Step 4: Define and Enforce Compliance Policies

The last step in an Information Lifecycle Management solution is the creation of policies for compliance. When data is decentralized and fragmented, compliance policies have to be defined and enforced in every data location, which could easily result in a compliance policy being overlooked. However, using Oracle Database to provide a central location for storing data means that it is very easy to enforce compliance policies because they are all managed and enforced from one central location.

When defining compliance policies, consider the following areas:

  • Data Retention

  • Immutability

  • Privacy

  • Auditing

  • Expiration

Data Retention

The retention policy describes how the data is to be retained, how long it must be kept, and what happens after data life. An example of a retention policy is a record must be stored in its original form, no modifications are allowed, it must be kept for seven years, and then it may be deleted. Using Oracle Database security, it is possible to ensure that data remains unchanged and that only authorized processes can remove the data at the appropriate time. Retention policies can also be defined through a lifecycle definition in the ILM Assistant.


Immutability is concerned with proving to an external party that data is complete and has not been modified. Cryptographic or digital signatures can be generated by Oracle Database and retained either inside or outside of the database, to show that data has not been altered.


Oracle Database provides several ways to ensure data privacy. Access to data can be strictly controlled with security policies defined using Virtual Private Database (VPD). In addition, individual columns can be encrypted so that anyone looking at the raw data cannot see its contents.

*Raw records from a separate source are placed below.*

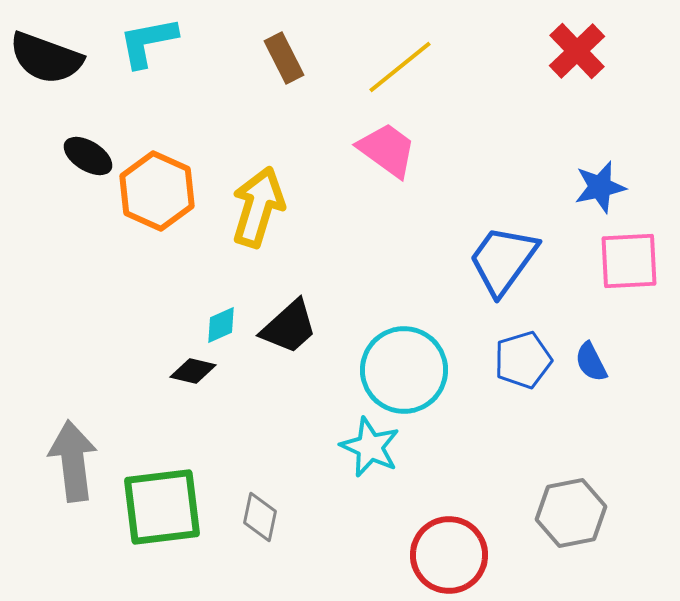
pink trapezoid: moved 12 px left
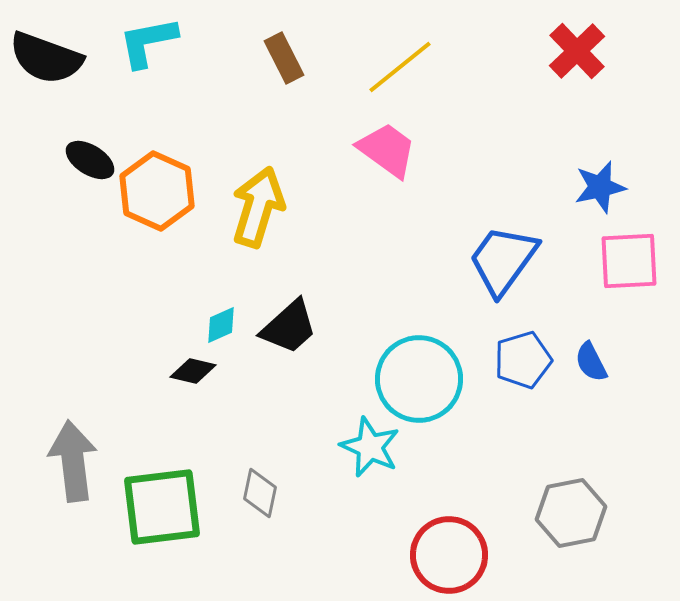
black ellipse: moved 2 px right, 4 px down
cyan circle: moved 15 px right, 9 px down
gray diamond: moved 24 px up
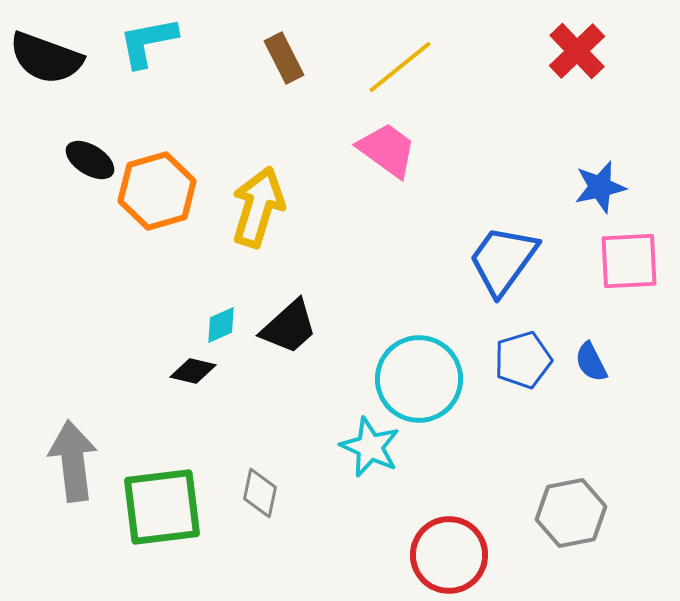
orange hexagon: rotated 20 degrees clockwise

Oracle Database can track all access and changes to data. These auditing capabilities can be defined either at the table level or through fine-grained auditing, which specifies the criteria for when an audit record is generated. Auditing can be further enhanced using Oracle Audit Vault and Database Firewall.

See Also:

Oracle Audit Vault and Database Firewall Administrator’s Guide for information about Oracle Audit Vault and Database Firewall


Ultimately, data may expire for business or regulatory reasons and must be removed from the database. Oracle Database can remove data very quickly and efficiently by simply dropping the partition which contains the information identified for removal.